The Reminders That Keep Me Grounded
Still, I try to remind myself: my life has value, even if it doesn’t look like theirs.
Love and laughter matter just as much as milestones.
Mojo’s snores pressed against my side are worth more than any polished Instagram post.
My husband’s hand in mine on a quiet night means more than any promotion or paycheck.
Hugs, inside jokes, pizza dinners, stolen naps on the couch — those are milestones too.
But even as I hold onto that truth, the ache doesn’t disappear. The distance between me and everyone else my age is real. And no matter how much I try to bridge it, some days it feels like a canyon I’ll never cross.
“I am here. I am alive. But I am not where I thought I’d be — and that hurts more than I can say.”
🐾 Mojo’s Part
Okay, okay — it’s me, Mojo. Mom’s being dramatic again (she’s good at it). But let me tell you something…
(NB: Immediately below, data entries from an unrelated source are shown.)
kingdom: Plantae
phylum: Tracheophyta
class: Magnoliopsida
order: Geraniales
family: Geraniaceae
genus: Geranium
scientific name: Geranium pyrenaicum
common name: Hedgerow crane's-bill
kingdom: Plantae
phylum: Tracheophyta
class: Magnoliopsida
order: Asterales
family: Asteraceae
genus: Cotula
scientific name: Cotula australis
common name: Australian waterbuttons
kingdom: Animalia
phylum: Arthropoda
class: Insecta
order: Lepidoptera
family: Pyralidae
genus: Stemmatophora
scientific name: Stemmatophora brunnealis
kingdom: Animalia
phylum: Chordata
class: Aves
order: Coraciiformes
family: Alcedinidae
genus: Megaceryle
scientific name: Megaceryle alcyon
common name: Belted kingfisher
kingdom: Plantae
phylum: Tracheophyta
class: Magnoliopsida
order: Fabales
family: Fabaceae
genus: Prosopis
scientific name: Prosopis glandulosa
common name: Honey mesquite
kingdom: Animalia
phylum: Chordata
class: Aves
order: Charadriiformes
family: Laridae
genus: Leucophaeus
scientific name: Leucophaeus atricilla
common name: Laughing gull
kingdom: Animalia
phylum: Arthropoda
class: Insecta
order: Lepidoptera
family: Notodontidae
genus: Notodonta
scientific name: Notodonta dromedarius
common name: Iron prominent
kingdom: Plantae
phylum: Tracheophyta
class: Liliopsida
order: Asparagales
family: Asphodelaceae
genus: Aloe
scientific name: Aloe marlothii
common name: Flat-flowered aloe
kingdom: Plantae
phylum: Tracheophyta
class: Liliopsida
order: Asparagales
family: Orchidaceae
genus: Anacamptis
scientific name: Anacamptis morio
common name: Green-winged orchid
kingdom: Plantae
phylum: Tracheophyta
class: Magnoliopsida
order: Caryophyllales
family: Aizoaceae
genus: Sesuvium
She keeps comparing herself to other people her age. Houses, jobs, vacations — blah blah blah. But honestly? None of them have me. And that makes her the luckiest one, right?
She’s cooler than all of them because she has the best cuddle partner in the game, a Frenchie shadow who makes her laugh when she wants to cry, and a face that everyone secretly came here to see anyway (sorry, mom).
So yeah, the distance between her and everyone else might feel big sometimes. But from where I’m sitting? She’s got everything she needs.